Один из очередных томов он посвятил Октябрьской революции. В 1924 году, находясь в Кисловодске "на водах", Троцкий много писал. Просматривая почту, с негодованием отмечал, что в партийной печати все чаще вспоминали его меньшевистское прошлое. Однажды, вернувшись с Натальей Ивановной с очередной прогулки, он засел за написание предисловия к тому об Октябрьской революции, которое еще раньше решил опубликовать и как самостоятельную статью. В ней он намеревался дать ответ своим многочисленным критикам и сказать, "как все было". Писал Троцкий очень быстро: за три дня брошюра почти в шестьдесят страниц была готова. По сути, Лев Давидович напоминал в ней о своей роли в Октябрьской революции. Хотя после нее прошло всего семь лет, в партии, сильно разбухшей за это время, осталось не так уж много действительных участников самого Октябрьского переворота.

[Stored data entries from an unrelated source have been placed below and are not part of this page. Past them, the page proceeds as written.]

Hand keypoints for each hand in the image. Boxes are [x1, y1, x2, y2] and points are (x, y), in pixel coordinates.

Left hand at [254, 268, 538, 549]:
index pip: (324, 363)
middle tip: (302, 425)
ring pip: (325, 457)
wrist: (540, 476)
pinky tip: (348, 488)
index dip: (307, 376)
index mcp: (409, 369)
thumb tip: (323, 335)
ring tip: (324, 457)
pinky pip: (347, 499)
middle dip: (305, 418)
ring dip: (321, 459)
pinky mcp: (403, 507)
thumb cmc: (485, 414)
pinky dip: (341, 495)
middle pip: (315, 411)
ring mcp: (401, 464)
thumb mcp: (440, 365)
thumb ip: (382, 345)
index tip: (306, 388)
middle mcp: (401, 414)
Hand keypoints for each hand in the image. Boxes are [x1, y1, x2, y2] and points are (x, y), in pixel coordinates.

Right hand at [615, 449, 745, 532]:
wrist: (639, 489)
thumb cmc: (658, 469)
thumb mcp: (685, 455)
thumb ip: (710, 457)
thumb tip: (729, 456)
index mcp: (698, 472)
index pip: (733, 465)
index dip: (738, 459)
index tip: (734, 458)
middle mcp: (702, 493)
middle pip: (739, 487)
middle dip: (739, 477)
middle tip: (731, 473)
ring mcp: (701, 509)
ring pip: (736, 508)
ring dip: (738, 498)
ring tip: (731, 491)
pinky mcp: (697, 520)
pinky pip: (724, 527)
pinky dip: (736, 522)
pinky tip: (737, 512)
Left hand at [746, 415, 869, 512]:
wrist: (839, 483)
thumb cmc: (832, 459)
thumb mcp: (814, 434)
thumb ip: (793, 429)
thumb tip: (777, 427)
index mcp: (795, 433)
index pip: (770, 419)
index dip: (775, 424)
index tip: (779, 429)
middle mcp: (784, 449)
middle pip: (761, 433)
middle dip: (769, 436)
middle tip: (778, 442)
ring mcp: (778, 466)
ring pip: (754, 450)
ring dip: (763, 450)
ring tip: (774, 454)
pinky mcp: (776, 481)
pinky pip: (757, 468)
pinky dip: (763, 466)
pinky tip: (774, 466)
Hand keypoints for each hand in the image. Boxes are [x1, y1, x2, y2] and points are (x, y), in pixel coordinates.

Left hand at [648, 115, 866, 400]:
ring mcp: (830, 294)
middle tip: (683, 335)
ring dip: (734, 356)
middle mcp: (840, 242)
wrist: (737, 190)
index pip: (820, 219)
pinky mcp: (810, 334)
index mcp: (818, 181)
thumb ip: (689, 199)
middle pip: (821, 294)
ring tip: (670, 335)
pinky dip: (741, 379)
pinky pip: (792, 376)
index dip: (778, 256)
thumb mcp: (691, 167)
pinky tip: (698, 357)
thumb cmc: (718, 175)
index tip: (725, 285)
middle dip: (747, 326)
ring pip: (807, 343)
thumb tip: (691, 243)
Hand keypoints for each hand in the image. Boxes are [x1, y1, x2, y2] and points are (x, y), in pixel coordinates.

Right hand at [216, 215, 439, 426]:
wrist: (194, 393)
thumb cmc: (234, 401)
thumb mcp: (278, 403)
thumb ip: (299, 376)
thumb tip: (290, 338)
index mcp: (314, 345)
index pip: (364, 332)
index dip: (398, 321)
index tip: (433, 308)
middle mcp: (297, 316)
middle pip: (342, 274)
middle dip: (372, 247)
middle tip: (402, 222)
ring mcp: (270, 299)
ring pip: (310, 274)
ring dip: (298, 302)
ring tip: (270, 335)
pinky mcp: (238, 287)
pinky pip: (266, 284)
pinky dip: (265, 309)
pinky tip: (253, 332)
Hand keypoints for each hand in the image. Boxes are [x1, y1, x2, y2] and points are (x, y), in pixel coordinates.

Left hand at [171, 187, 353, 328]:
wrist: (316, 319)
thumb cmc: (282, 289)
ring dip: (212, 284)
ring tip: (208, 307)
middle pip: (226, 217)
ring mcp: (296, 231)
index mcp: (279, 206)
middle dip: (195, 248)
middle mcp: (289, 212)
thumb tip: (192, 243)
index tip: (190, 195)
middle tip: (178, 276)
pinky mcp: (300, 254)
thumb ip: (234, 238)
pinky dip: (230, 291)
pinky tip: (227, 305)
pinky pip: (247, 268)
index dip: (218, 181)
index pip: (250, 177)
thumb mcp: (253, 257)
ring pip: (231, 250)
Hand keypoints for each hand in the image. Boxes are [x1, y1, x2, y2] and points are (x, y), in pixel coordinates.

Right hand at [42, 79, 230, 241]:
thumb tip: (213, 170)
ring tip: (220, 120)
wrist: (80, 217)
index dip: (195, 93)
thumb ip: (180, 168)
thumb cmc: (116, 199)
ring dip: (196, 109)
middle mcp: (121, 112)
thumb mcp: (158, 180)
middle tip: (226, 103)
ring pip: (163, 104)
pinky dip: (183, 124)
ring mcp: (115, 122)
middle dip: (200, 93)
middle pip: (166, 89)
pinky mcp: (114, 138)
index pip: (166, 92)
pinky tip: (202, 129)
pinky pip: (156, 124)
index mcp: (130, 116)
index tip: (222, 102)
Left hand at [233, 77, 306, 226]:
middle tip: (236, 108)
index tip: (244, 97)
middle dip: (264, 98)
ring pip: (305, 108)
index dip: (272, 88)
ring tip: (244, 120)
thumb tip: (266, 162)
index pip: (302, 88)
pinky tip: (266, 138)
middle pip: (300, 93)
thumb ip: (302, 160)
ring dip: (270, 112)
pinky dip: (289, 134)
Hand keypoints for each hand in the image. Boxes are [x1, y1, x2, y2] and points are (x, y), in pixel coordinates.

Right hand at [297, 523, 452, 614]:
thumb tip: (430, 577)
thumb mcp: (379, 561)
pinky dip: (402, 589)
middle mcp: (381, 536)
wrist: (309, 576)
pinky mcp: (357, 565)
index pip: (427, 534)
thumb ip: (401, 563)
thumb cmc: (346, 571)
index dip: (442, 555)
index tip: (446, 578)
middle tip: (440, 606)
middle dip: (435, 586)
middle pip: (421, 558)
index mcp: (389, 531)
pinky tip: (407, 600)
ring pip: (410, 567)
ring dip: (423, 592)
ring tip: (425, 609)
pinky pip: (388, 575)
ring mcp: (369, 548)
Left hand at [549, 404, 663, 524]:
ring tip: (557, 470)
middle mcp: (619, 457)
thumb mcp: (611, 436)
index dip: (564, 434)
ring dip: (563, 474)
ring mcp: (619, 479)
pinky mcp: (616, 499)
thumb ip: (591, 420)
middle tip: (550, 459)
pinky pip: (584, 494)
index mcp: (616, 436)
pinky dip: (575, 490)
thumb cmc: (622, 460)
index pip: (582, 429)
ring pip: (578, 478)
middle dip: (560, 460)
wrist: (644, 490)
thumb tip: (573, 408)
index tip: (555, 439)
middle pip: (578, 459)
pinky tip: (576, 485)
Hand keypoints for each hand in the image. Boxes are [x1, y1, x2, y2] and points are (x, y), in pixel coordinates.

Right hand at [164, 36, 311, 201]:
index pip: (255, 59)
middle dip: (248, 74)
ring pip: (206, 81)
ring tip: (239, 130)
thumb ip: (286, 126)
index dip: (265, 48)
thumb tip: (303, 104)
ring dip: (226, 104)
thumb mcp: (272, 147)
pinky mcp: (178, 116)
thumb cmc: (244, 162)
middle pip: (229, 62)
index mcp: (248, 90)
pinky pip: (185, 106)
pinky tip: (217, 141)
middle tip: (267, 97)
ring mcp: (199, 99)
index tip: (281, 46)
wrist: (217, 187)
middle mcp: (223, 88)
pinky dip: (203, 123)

Очерк Троцкого "Уроки Октября" приковал к себе внимание всей партии. Автор высоко отозвался о роли Ленина в революции, развенчал Зиновьева и Каменева, прямо сказал о незначительности Сталина. В "Уроках" цитируется письмо Каменева: "Не только я и тов. Зиновьев, но и ряд товарищей-практиков находят, что взять на себя инициативу вооруженного восстания в настоящий момент, при данном соотношении сил, независимо и за несколько дней до съезда Советов, было бы недопустимым, гибельным для пролетариата и революции шагом!"[45] Кто знает, может, это выступление против восстания было не только мужественным шагом, но и глубоко верным? Троцкий однозначно говорит, и говорит справедливо, что нужно изучать историю Октябрьской революции. "Было бы недопустимым, — отмечает он, — вычеркивать из истории партии величайшую главу только потому, что не все члены партии шли в ногу с революцией пролетариата. Партия может и должна знать все свое прошлое, чтобы правильно расценить его и всему отвести надлежащее место"[46]. Но и Троцкий не сказал главного. Власть нетрудно было взять, потому что тогда никто не хотел ее защищать. Это затем мы все стали говорить о "гениальном плане" и "стратегии" Ленина… Своим очерком Троцкий для многих осветил картину Октября. Этим он пытался не только восстановить историческую истину, но и защитить собственное имя, которое продолжали склонять, без конца напоминая дооктябрьские грехи. Скажу, однако, что поскольку он был едва ли не главным героем переворота, картина была написана в романтических тонах: мудрые вожди, проницательные планы, подъем революционного народа и т. д. На самом деле все было гораздо прозаичней. На другой день после восстания большинство жителей Петрограда вообще не знали, что власть сменилась и перешла в руки большевиков.